A Saudi man who racked up a legal bill of £490,000 has had his appeal for a higher financial award rejected.
In Alyami v Mussallam, the Saudi-born man and wife married in 1998 and had three children before their divorce in 2009, during which time they established habitual residence in the UK.
A lengthy divorce resulted in the costs soaring despite the husband being “a man not just of limited means, but a man of no means”.
The litigation was complicated by the fact that his wife was petitioned for divorce back in Saudi Arabia and he launched proceedings in the UK.
The man had originally sought a housing provision to enable him to keep contact with his children, periodical payments in order to maintain the property and a lump sum to extinguish his liability to his solicitors.
Despite the man receiving a cost allowance of roughly £104,000 and being able to pay approximately £61,000 from his own resources, he still had an outstanding legal bill of £324,260.
Lord Justice Thorpe stated that this situation should never have arisen in the first place:
“The ordinary rule of trade between solicitors and clients is that they either pay the costs up front or they secure by charge against some asset or alternatively against their confident expectation of the judge’s liberality when he comes to divide family assets.
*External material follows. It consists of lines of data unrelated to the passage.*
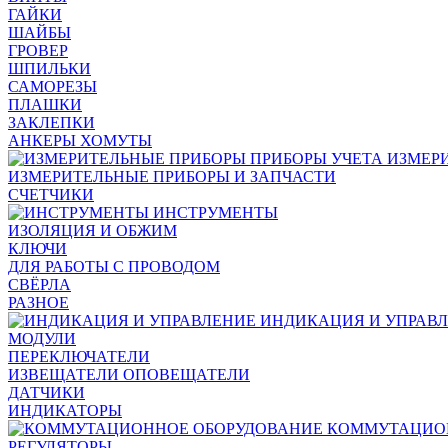
ГАЙКИ
ШАЙБЫ
ГРОВЕР
ШПИЛЬКИ
САМОРЕЗЫ
ПЛАШКИ
ЗАКЛЕПКИ
АНКЕРЫ ХОМУТЫ
ИЗМЕР
ИЗМЕРИТЕЛЬНЫЕ ПРИБОРЫ И ЗАПЧАСТИ
СЧЕТЧИКИ
ИНСТРУМЕНТЫ
ИЗОЛЯЦИЯ И ОБЖИМ
КЛЮЧИ
ДЛЯ РАБОТЫ С ПРОВОДОМ
СВЁРЛА
РАЗНОЕ
ИНДИКАЦИЯ И УПРАВ
МОДУЛИ
ПЕРЕКЛЮЧАТЕЛИ
ИЗВЕЩАТЕЛИ ОПОВЕЩАТЕЛИ
ДАТЧИКИ
ИНДИКАТОРЫ
КОММУТАЦИО
РЕГУЛЯТОРЫ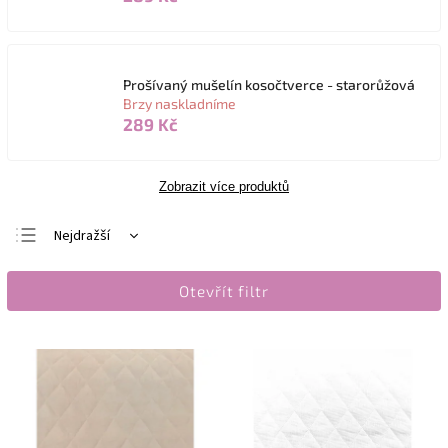
Prošívaný mušelín kosočtverce - starorůžová
Brzy naskladníme
289 Kč
Zobrazit více produktů
Nejdražší
Nejlevnější
Otevřít filtr
Nejprodávanější
Abecedně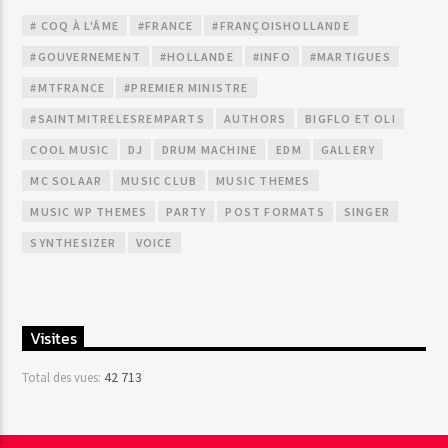
# COQ À L'ÂME
#FRANCE
#FRANÇOISHOLLANDE
#GOUVERNEMENT
#HOLLANDE
#INFO
#MARTIGUES
#MTFRANCE
#PREMIER MINISTRE
#SAINTMITRELESREMPARTS
AUTHORS
BIGFLO ET OLI
COOL MUSIC
DJ
DRUM MACHINE
EDM
GALLERY
MC SOLAAR
MUSIC CLUB
MUSIC THEMES
MUSIC WP THEMES
PARTY
POST FORMATS
SINGER
SYNTHESIZER
VOICE
Visites
42 713
Total des vues: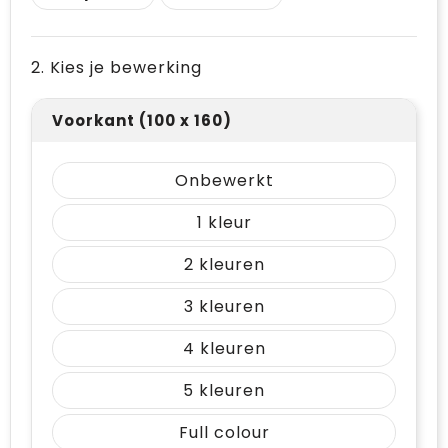
2. Kies je bewerking
Voorkant (100 x 160)
Onbewerkt
1
2
3
4
5
Full colour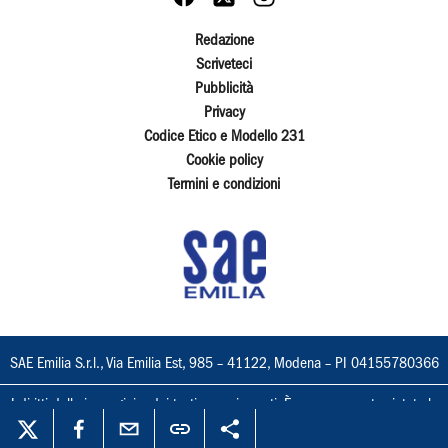
Redazione
Scriveteci
Pubblicità
Privacy
Codice Etico e Modello 231
Cookie policy
Termini e condizioni
SAE Emilia S.r.l., Via Emilia Est, 985 – 41122, Modena – PI 04155780366
I diritti delle immagini e dei testi sono riservati. È espressamente vietata la
loro riproduzione con qualsiasi mezzo e l'adattamento totale o parziale.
The costs incurred in this case are quite disproportionate to the essential issues that had to be decided if they could not be agreed.”
In the initial ruling, the man was awarded just £50,000 instead of £320,000.
In the Appeals Court, Lord Justice Thorpe found the argument that would have led the judge to award the man any higher amount to be “to put it mildly, unpersuasive” and ruled the appeal to be “quite without merit”.
Lord Justice Patten agreed with the dismissal of the appeal, saying he could “see no error of principle disclosed in the way in which [the original judge] dealt with these issues”.